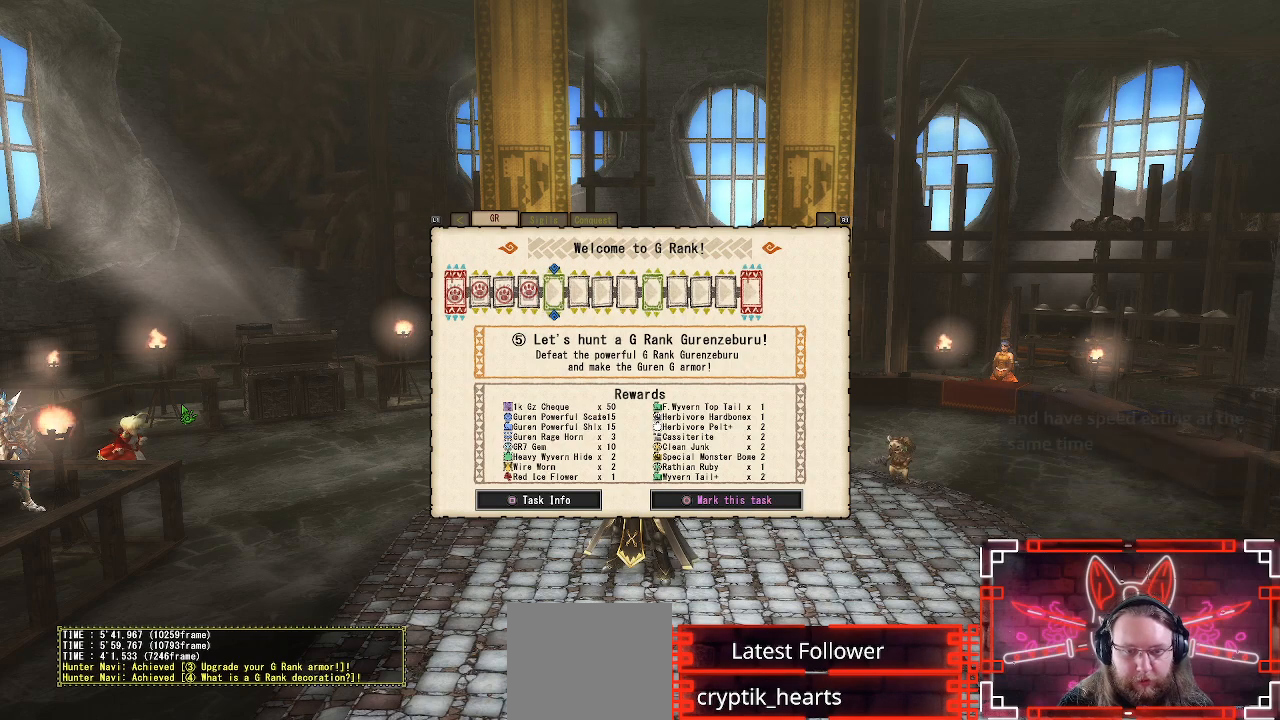
{"buttons": [], "left_stick": "center", "right_stick": "center", "events": []}
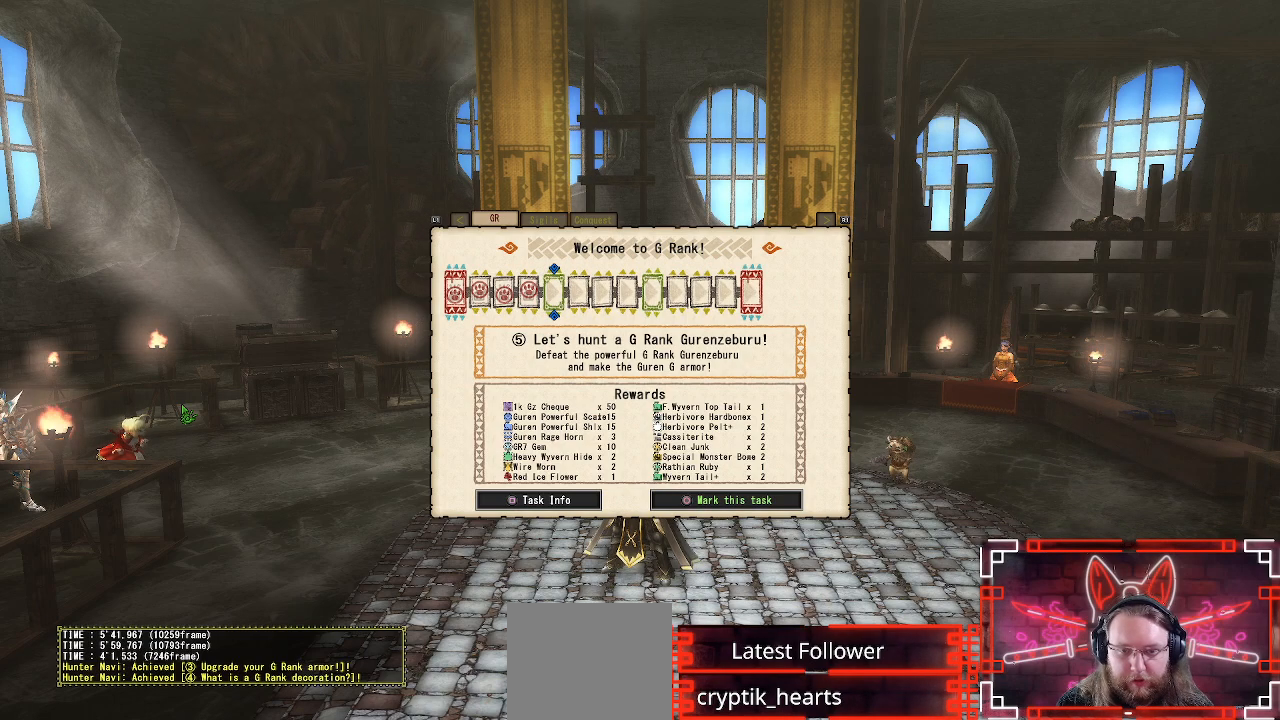
{"buttons": [], "left_stick": "center", "right_stick": "center", "events": [[33, "X", "down"], [217, "X", "up"]]}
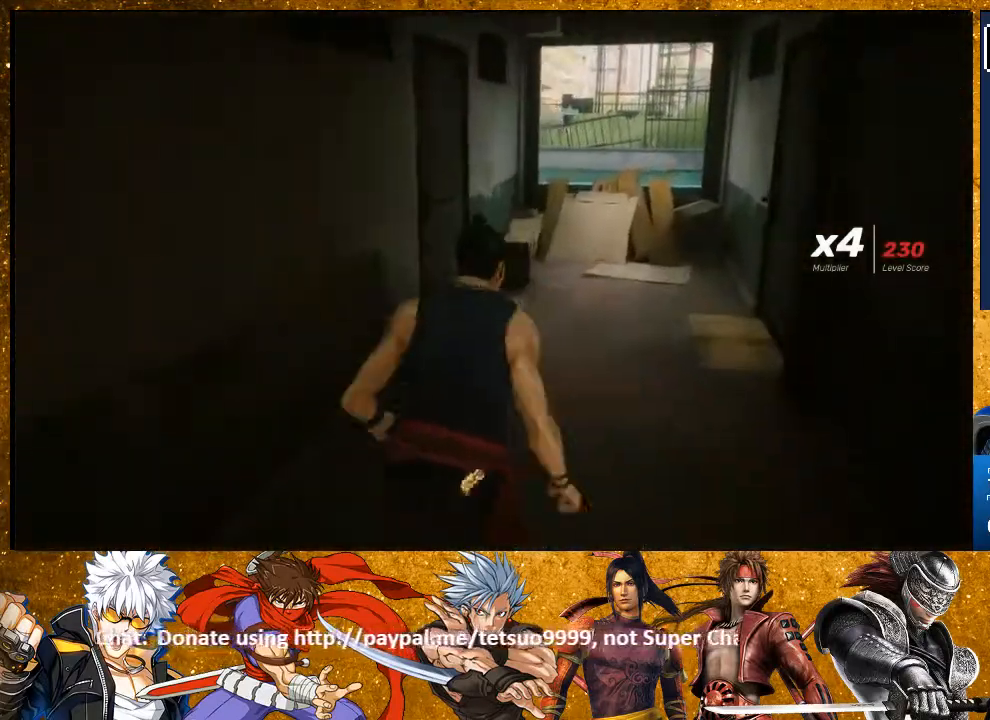
Gameplay with a controller (PlayStation layout); each line is a JSON object with the inputs held at the frame after it (dt_ms = milliseconds from this image to that frame). "events" lists button and stick changes between this image and that frame as [ms after this image, input, new state], when the widget could be followed in between. Not read: R3.
{"dt_ms": 500, "buttons": ["R2"], "left_stick": "up", "right_stick": "center", "events": []}
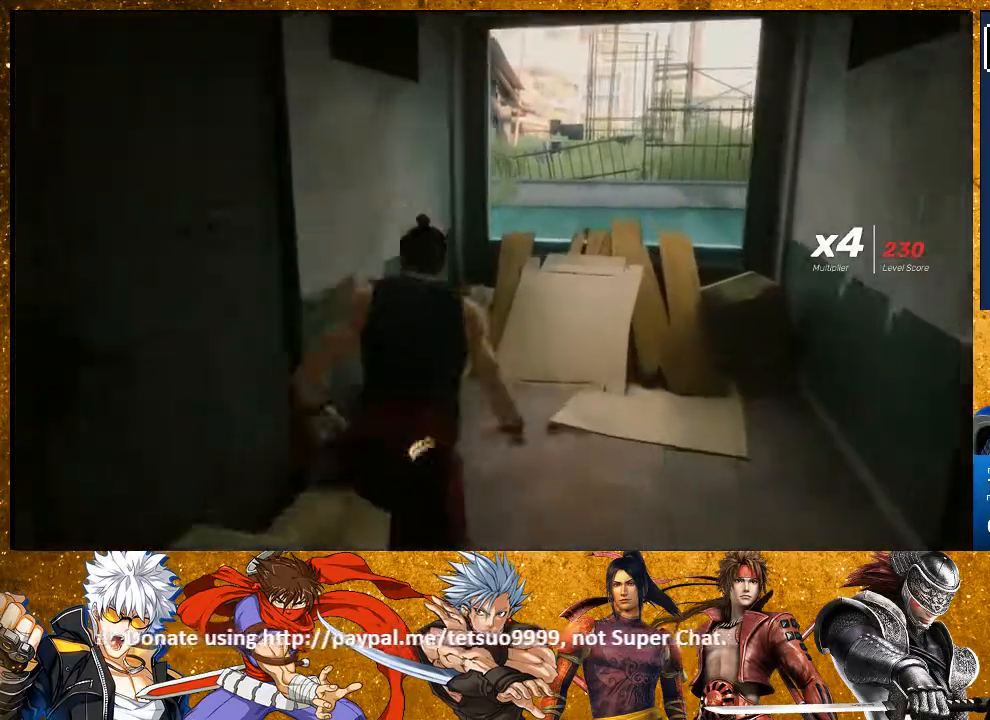
{"dt_ms": 500, "buttons": ["R2"], "left_stick": "up", "right_stick": "center", "events": []}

————————

Your copy must repeat the data word for word and show none of its images.

• **Answer to this exercise**
{"buttons": [], "left_stick": "center", "right_stick": "center", "events": []}
{"buttons": [], "left_stick": "center", "right_stick": "center", "events": [[33, "X", "down"], [217, "X", "up"]]}
Gameplay with a controller (PlayStation layout); each line is a JSON object with the inputs held at the frame after it (dt_ms = milliseconds from this image to that frame). "events" lists button and stick changes between this image and that frame as [ms after this image, input, new state], when the widget could be followed in between. Not read: R3.
{"dt_ms": 500, "buttons": ["R2"], "left_stick": "up", "right_stick": "center", "events": []}
{"dt_ms": 500, "buttons": ["R2"], "left_stick": "up", "right_stick": "center", "events": []}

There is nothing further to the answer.